Direct download links available for Free Practical Vim: Edit Text at the Speed of Thought
- Series: Pragmatic Programmers
- Paperback: 300 pages
- Publisher: Pragmatic Bookshelf (October 8, 2012)
- Language: English
- ISBN-10: 1934356980
- ISBN-13: 978-1934356982
- Product Dimensions: 0.8 x 7 x 9 inches
- Shipping Weight: 1.4 pounds (View shipping rates and policies)
Free Practical Vim: Edit Text at the Speed of Thought
At the end of the day all text editors serve the following core purposes. They allow you to:
* generate text
* remove text
* navigate through text
* spot-edit text
for this Notepad, emacs, Textmate all suffice. But a *great* editor, in the hands of a master allows you to perform these tasks as efficiently as possible.

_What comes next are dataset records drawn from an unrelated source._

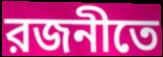
রজনীতে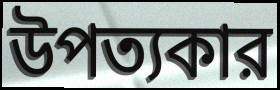
উপত্যকার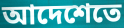
আদেশেতেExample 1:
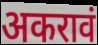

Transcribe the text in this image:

अकरावं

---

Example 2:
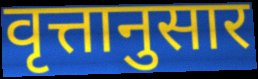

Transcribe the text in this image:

वृत्तानुसार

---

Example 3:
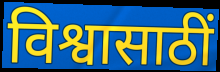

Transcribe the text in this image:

विश्वासाठीं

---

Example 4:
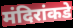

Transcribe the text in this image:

मंदिरांकडे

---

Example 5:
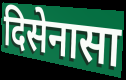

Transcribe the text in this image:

दिसेनासाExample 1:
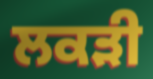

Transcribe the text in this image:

ਲਕੜੀ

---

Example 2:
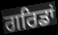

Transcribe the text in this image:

ਗਰਿਡਾਂ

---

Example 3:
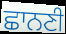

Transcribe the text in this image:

ਛਾਨਣੀ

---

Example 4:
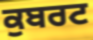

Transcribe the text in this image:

ਕੁਬਰਟ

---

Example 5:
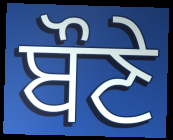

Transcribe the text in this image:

ਬੌਣੇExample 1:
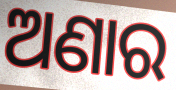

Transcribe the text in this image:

ଅଣାର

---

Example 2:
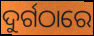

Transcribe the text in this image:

ଦୁର୍ଗଠାରେ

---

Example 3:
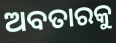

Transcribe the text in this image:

ଅବତାରକୁ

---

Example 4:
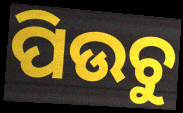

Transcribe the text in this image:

ପିଉଚୁ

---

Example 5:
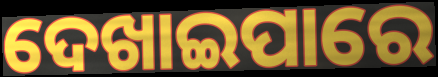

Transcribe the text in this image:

ଦେଖାଇପାରେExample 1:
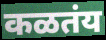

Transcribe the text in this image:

कळतंय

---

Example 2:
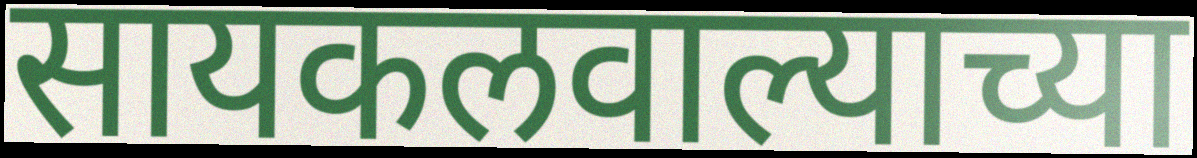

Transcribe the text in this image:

सायकलवाल्याच्या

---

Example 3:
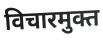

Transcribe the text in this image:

विचारमुक्त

Lastly, *great* editors excel in one more criterion:
* it allows you to extend itself with complex, arbitrary collections of the above operations easily
Consider "generate text:" while one *could* type in a word character by character, a vim wizard notes that the line was entered previously and uses autocomplete-line to summon a long line of text back with two keystrokes (tip 115).
Consider "navigate through text:" again, one *could* navigate an editor by arrow keys or some key combination but Vim lets you move by word, WORD (Neil explains what a WORD is), sentence, or paragraph (tips 48-53). If you move by one character more than twice, you're probably missing something.
Consider "spot edit text:" If you need to add titles to several paragraphs and then paste them at the top of your document (say, copying chapter headers from the document and pasting them at the top to make a table of contents), one *could* make the title addition, copy header, scroll up, paste it in a table of contents, scroll back down to next header, rinse-wash-repeat OR, scroll through the document, store the titles and then hop to the top and unload the copies titles all at once, rapid-rapid fire (tips 60, 62).
It is thinking like this that makes watching a bad Vim user (or any other non-wizard editor) such a frustrating experience for Vim pros (which you will be after you grok this book).